I was (am?) one of the two people who ran a ton of benchmarks (game benches, realtime) to test the effect of RAM speed on framerate and frame time. I have a 3930K + RIVE so while I can't test 2600+ speeds, I am able to disable cores and run tests simulating a quad core or dual core, and I tested everything from single to quad channel, with and without HT, and with a single 7970LTG, single 680LTG, single 670FTW, 2x 670FTW, and 3x 670FTW. I tested resolutions ranging from800x600 tto 2560x1600, but the vast majority were in 1080p.
1333 @ 6-7-6, 7-7-7, 8-8-8, and 9-9-9
1600 @ 6-7-7, 7-8-7, 8-8-8, and 9-9-9
1866 @ 7-8-8, 8-8-8, 8-9-9, 9-9-9, 9-10-9, and 10-10-10
2133 @ 8-10-8, 9-10-9, 9-11-9, 9-11-10, 10-11-10, 10-10-10, and 11-11-11
2200 @ same as 2133
2400 @ 8-11-10, 9-10-9, 9-10-10, 9-11-10, 10-11-10, 10-10-10, and 11-11-11
The short conclusion is this:
Higher mmemory speeds results in higher minimum frame rates almost universally.
Max FPS is affected only slightly except when CPU bottlenecked (SC2 with 400 units on screen)
Gains of 5.4 to 27.1 FPS min were seen
Gains of 0 to 13 FPS max were seen
Gains of 4.1 to 15.8 FPS avg were seen
That's going from 1600 8-9-8-24 to 2133 9-11-10-28
The difference increased by about 10-22 percent when you increase to 2400 9-11-11
There was no situation in which higher memory speed decreased framerate
People who use multiple GPU setups can expect to see a difference of 2.9 to 41.8fps min (Nvidia: 9.1-34.9, AMD 2.9-41.8)
The game play is very noticeably smoother, with the amount of stuttering decreased by a power of 2 (Nvidia users: zero perceptible stuttering, AMD users: greatly diminished stuttering in CFX)

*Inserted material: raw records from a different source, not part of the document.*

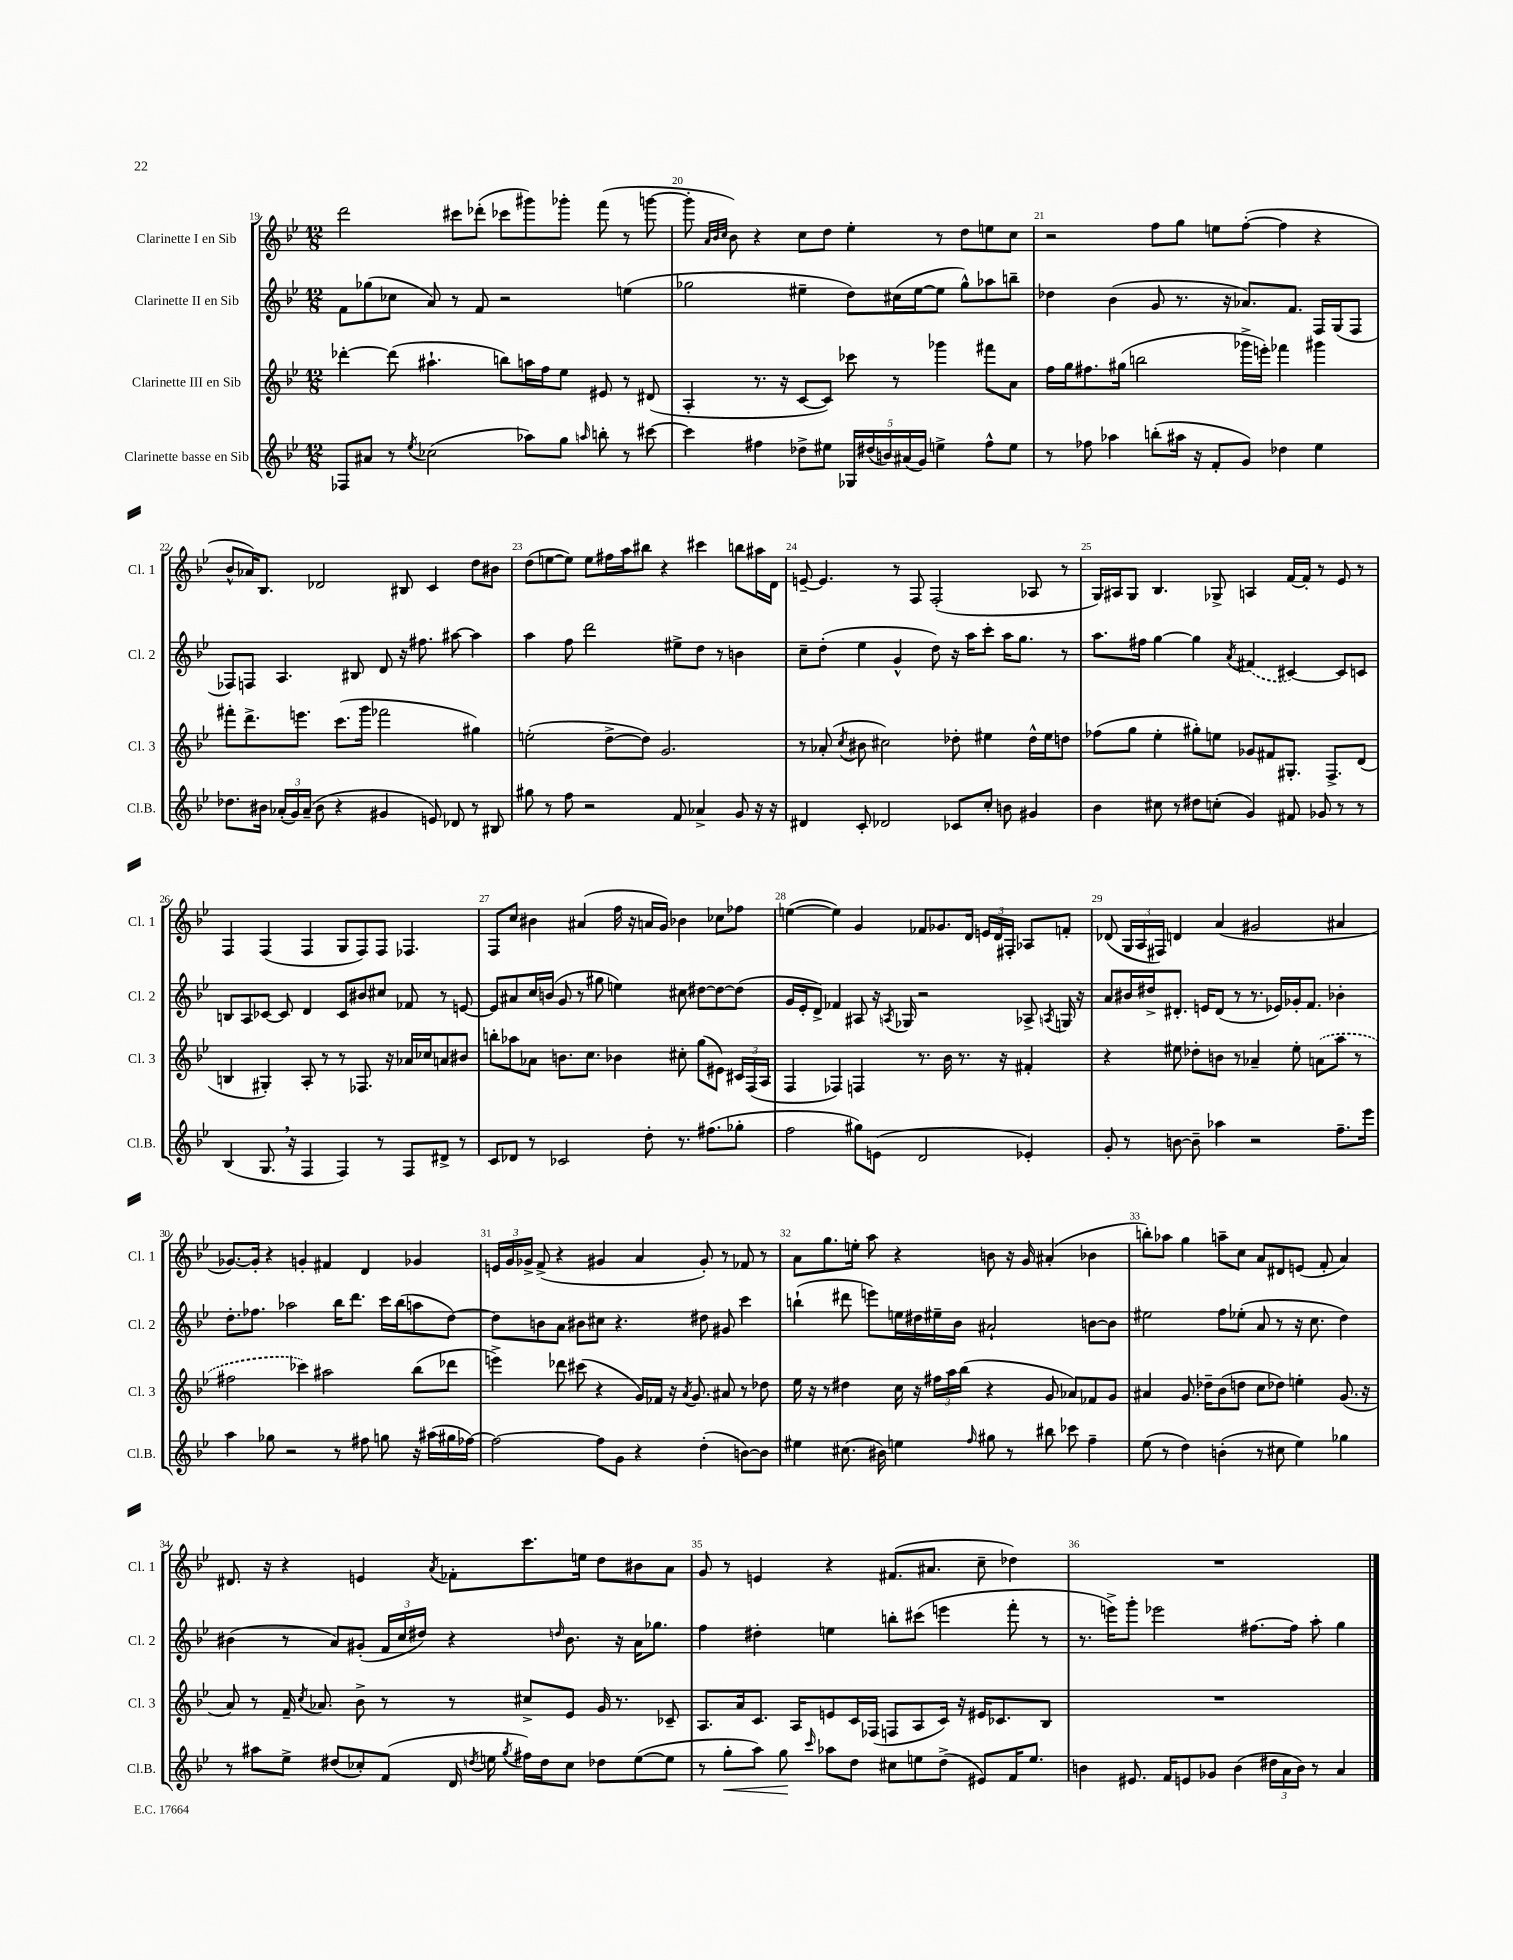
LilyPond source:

<<
\new StaffGroup <<
\new Staff = "s0" \with { instrumentName = "Clarinette I en Sib" shortInstrumentName = "Cl. 1" } {
    \clef treble \key bes \major \numericTimeSignature \time 12/8
    \autoBeamOff d'''2 cis'''8[ des'''8]-.( ces'''8[ gis'''8) ges'''8]-. f'''8( r8 g'''8~ |
    g'''8-. \grace { a'32[ bes'32 c''32] } bes'8) r4 c''8[ d''8] ees''4-. r8 d''8[ e''8 c''8] |
    r2 f''8[ g''8] e''8[ f''8]~-.( f''4 r4 |
    bes'8[-^ aes'16) bes8.] des'2 bis8 c'4 d''8[ bis'8] |
    d''8[( e''8~ e''8]) e''8[ fis''16 a''16 bis''8] r4 cis'''4 b''8[ ais''16 d'16] |
    e'8~-- e'4. r8 f8 f2-.( aes8 r8 |
    g16[) ais16 g8] bes4. ges8-> a4 f'16[~ f'16]-. r8 ees'8 r8 |
    f4 f4( f4 g8[ f8) f8] fes4. |
    f8[ c''8] bis'4 ais'4( f''16 r16 a'16[ g'16]) bes'4 ces''8[ fes''8] |
    e''4~( e''4) g'4 fes'8[ ges'8. d'16] \tuplet 3/2 { e'16[ d'16 fis16]-. } aes8[ f'8]-. |
    des'8( \tuplet 3/2 { g16[ a16 fis16]) } d'4 a'4( gis'2 ais'4 |
    ges'8.[~) ges'16]-. r4 g'4-. fis'4 d'4 ges'4 |
    \tuplet 3/2 { e'16[ g'16 ges'16]-> } f'8->( r4 gis'4 a'4 gis'8-.) r8 fes'8 r8 |
    a'8[ g''8. e''16]-. a''8 r4 b'8 r16 g'16 ais'4-.( bes'4 |
    b''8[-.) aes''8] g''4 a''8[-- c''8] a'8[ dis'8 e'8]( f'8-. a'4) |
    dis'8. r16 r4 e'4 \acciaccatura { a'8 } fes'8[-. c'''8. e''16] d''8[ bis'8 a'8] |
    g'8 r8 e'4 r4 fis'8.[( ais'8.] c''8-- des''4) |
    R1. \bar "|." |
}
\new Staff = "s1" \with { instrumentName = "Clarinette II en Sib" shortInstrumentName = "Cl. 2" } {
    \clef treble \key bes \major \numericTimeSignature \time 12/8
    \autoBeamOff f'8[ ges''8( ces''8] a'8) r8 f'8 r2 e''4( |
    ges''2 eis''4-- d''8[) cis''16( eis''16~ eis''8] ges''8[-^) aes''8 b''8]-- |
    des''4 bes'4( g'8 r8. r16 aes'8.[) f'8.] f16[ g16( f8] |
    fes8[) f8] a4. bis8 d'8 r16 fis''8. ais''8~ ais''4 |
    a''4 f''8 d'''2 eis''8[-> d''8] r8 b'4 |
    c''8[-- d''8]-.( ees''4 g'4-^ d''8) r16 a''16[ c'''8]-. a''16[ g''8.] r8 |
    a''8.[ fis''16] g''4~ g''4 \acciaccatura { a'8 } \once \slurDashed fis'4( cis'4~) cis'8[ c'8] |
    b8[ a8 ces'8]~ ces'8 d'4 ces'8[ bis'8 cis''8] fes'8 r8 e'8~ |
    e'8[ ais'8 c''16 b'16]( g'8 r8 gis''8 e''4) cis''8 dis''8[~ dis''8~ dis''8]( |
    g'16[ ees'16-. d'8]->) fes'4 ais8 r16 \acciaccatura { a8 } ges16 r2 aes8-> \acciaccatura { a8 } g16 r16 |
    a'8[ bis'16 dis''16-> dis'8.]-. e'16[ dis'8]( r8 r8. ees'16[) ges'16-. f'8.] bes'4-. |
    d''8.[-. fes''8.] aes''2 bes''16[ d'''8.] c'''16[ bes''16( a''8 d''8]~) |
    d''8[ b'8 a'8] bis'8[ cis''8] r4. dis''8 gis'8 c'''4 |
    b''4-!( dis'''8 e'''8[) e''16 dis''16 eis''16-- bes'16] ais'2-! b'8[~ b'8] |
    eis''2 f''8[ ees''8]-.( a'8 r8 r16 c''8. d''4) |
    bis'4( r8 a'8[) gis'8]-.( \tuplet 3/2 { f'16[ c''16 dis''16]) } r4 \grace { d''16 } bis'8. r16 a'16[ ges''8.] |
    f''4 dis''4-. e''4 b''8[-. cis'''8]( e'''4 f'''8-. r8 |
    r8. e'''16[->) g'''8]-. ees'''2 fis''8.[~ fis''16] a''8-. g''4 \bar "|." |
}
\new Staff = "s2" \with { instrumentName = "Clarinette III en Sib" shortInstrumentName = "Cl. 3" } {
    \clef treble \key bes \major \numericTimeSignature \time 12/8
    \autoBeamOff des'''4~-. des'''8( ais''4.-! b''8[) a''16 f''16 ees''8] eis'8 r8 dis'8( |
    a4-. r8. r16 c'8[~ c'8]) ces'''8 r8 ges'''4 fis'''8[ a'8] |
    f''16[ g''16 fis''8. gis''16]( b''2 ges'''16[-> e'''16]-.) fes'''4 gis'''4 |
    fis'''8[-. d'''8.-> e'''8.] c'''8.[( g'''16] fes'''2 gis''4) |
    e''2-.( d''8[~-> d''8]) g'2. |
    r8 aes'8-.( \acciaccatura { c''8 } bis'8 cis''2) des''8-. eis''4 des''16[-^ eis''16 d''8] |
    fes''8[( g''8] ees''4-. gis''8[-.) e''8] ges'8[ fis'8 gis8.]-. f8.[-> d'8]( |
    b4 gis4-.) a8-. r8 r8 fes8. r16 aes'16[ ces''16 a'8 bis'8] |
    b''8[-. aes''8 aes'8] b'8.[ c''8.] bes'4 cis''8-. g''8[( eis'8]) \tuplet 3/2 { cis'16[ f16( a16] } |
    f4 fes4) f4 r8. bes'16 r8. r16 fis'4-. |
    r4 eis''8 des''8[-. b'8] r8 aes'4-- eis''8-. \once \slurDashed a'8[( a''8] r8 |
    fis''2 ces'''4) ais''2 bes''8[( des'''8] |
    e'''4->) des'''8 cis'''8( r4 g'16[) fes'16] r16 \acciaccatura { a'8 } g'8. ais'8 r8 des''8 |
    ees''16 r16 r8 dis''4 c''16 r16 \tuplet 3/2 { fis''16[ a''16 bes''16]( } r4 g'8 aes'8[) fes'8 g'8] |
    ais'4 g'8. des''16[-- bes'8( d''8] c''8[ des''8]) e''4-. g'8.( r16 |
    a'8) r8 f'16-- \acciaccatura { c''8 } aes'8. bes'8-> r8 r8 cis''8[-> ees'8] g'16 r8. ces'8-- |
    a8.[ a'16 c'8.] a16[ e'8 c'16 fes16]( f8[ a8 c'16]) r16 eis'16[ ces'8. bes8] |
    R1. \bar "|." |
}
\new Staff = "s3" \with { instrumentName = "Clarinette basse en Sib" shortInstrumentName = "Cl.B." } {
    \clef treble \key bes \major \numericTimeSignature \time 12/8
    \autoBeamOff fes8[ ais'8] r8 \acciaccatura { ees''8 } ces''2( aes''8[) g''8] \grace { a''16 } b''8-. r8 cis'''8~ |
    cis'''4 fis''4 des''8[-> eis''8] \tuplet 5/4 { ges16[ dis''16( b'16) ais'16( g'16]) } e''4-> fis''8[-^ e''8] |
    r8 fes''8 aes''4 b''8[-.( ais''16] r16 f'8[-. g'8]) des''4 ees''4 |
    des''8.[ bis'16] \tuplet 3/2 { aes'16[-.( g'16) aes'16]--( } bis'8 r4 gis'4 e'8) des'8 r8 bis8 |
    gis''8 r8 f''8 r2 f'8 aes'4-> g'8 r16 r16 |
    dis'4 c'8-. des'2 ces'8[ c''8]-. b'8 gis'4 |
    bes'4 cis''8 r8 dis''8[ c''8]-.( g'4) fis'8 ges'8 r8 r8 |
    bes4( g8. \breathe r16 f4 f4) r8 f8[ dis'8]-> r8 |
    c'8[ des'8] r8 ces'2 d''8-. r8. fis''8.[( ges''8]-. |
    f''2 gis''8[) e'8]( d'2 ees'4-.) |
    g'8-. r8 b'8~ b'8-- aes''4 r2 f''8.[-- ees'''16] |
    a''4 ges''8 r2 r8 fis''8 g''8 r16 ais''16[( gis''16 fes''16]~) |
    fes''2~ fes''8[ g'8] r4 d''4-.( b'8[~) b'8] |
    eis''4 cis''8.( bis'16) e''4 \grace { f''16 } gis''8 r8 bis''8 ces'''8 f''4-- |
    ees''8( r8 d''4) b'4-.( r8 cis''8 ees''4) ges''4 |
    r8 ais''8[ ees''8]-> dis''8[( ces''8-.) f'8]( d'16 \acciaccatura { d''8 } e''16 \acciaccatura { g''8 } fis''16[) d''16 ces''8] des''8[ e''8~( e''8] |
    r8 g''8[-.\< a''8]) g''8\! \grace { c'''16 } aes''8[ d''8] cis''8[ e''8 d''8]->( eis'8[) f'16 e''8.] |
    b'4 eis'8. f'16[ e'8 ges'8] b'4( \tuplet 3/2 { dis''16[ a'16 b'16]) } r8 a'4 \bar "|." |
}
>>
>>
\layout { \context { \Score currentBarNumber = #19 \override BarNumber.break-visibility = ##(#f #t #t) barNumberVisibility = #all-bar-numbers-visible } }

I've been testing even further using a delidded 3770K @ 5.1Ghz on a Gigabyte GA-Z77X-UP7 with memory speeds that include all prior tested as well as 2600 9-12-12, 10-12-12, 11-13-12, 2666 @ same as 2600, 2800 10-12-12, 10-13-11, 11-12-11, 12-13-13, and 3000 11-13-13, 10-14-12, 11-14-12, 12-13-12,and 13-13-13. So far the results are identical percentage wise.
So, in my oopinion, the best RAM for the money is either 2133 CL9 or 2400 CL9. Both give identical results (9-11-10-28 vs 9-11-11-31) and both are available right around $100 for 16GB and 8GB kits respectively.
If you choose 1600, even with timings that are unreachable for most memory like 6-7-7-17, you are between 2.8-and-17.3 percent slower than the off-the-shelf 2133/2400 kits.
I didn't expect quite so much difference, but I also tested everything at least 5 times (most tests were done 7 times and the two outliers removed), and I continue to test and will continue for quite some time, hopefully finishing and being able to get the results and writeup published.
My advice is to buy 2133 with the tightest timings possible, as it's the best deal in terms of performance per dollar you can get.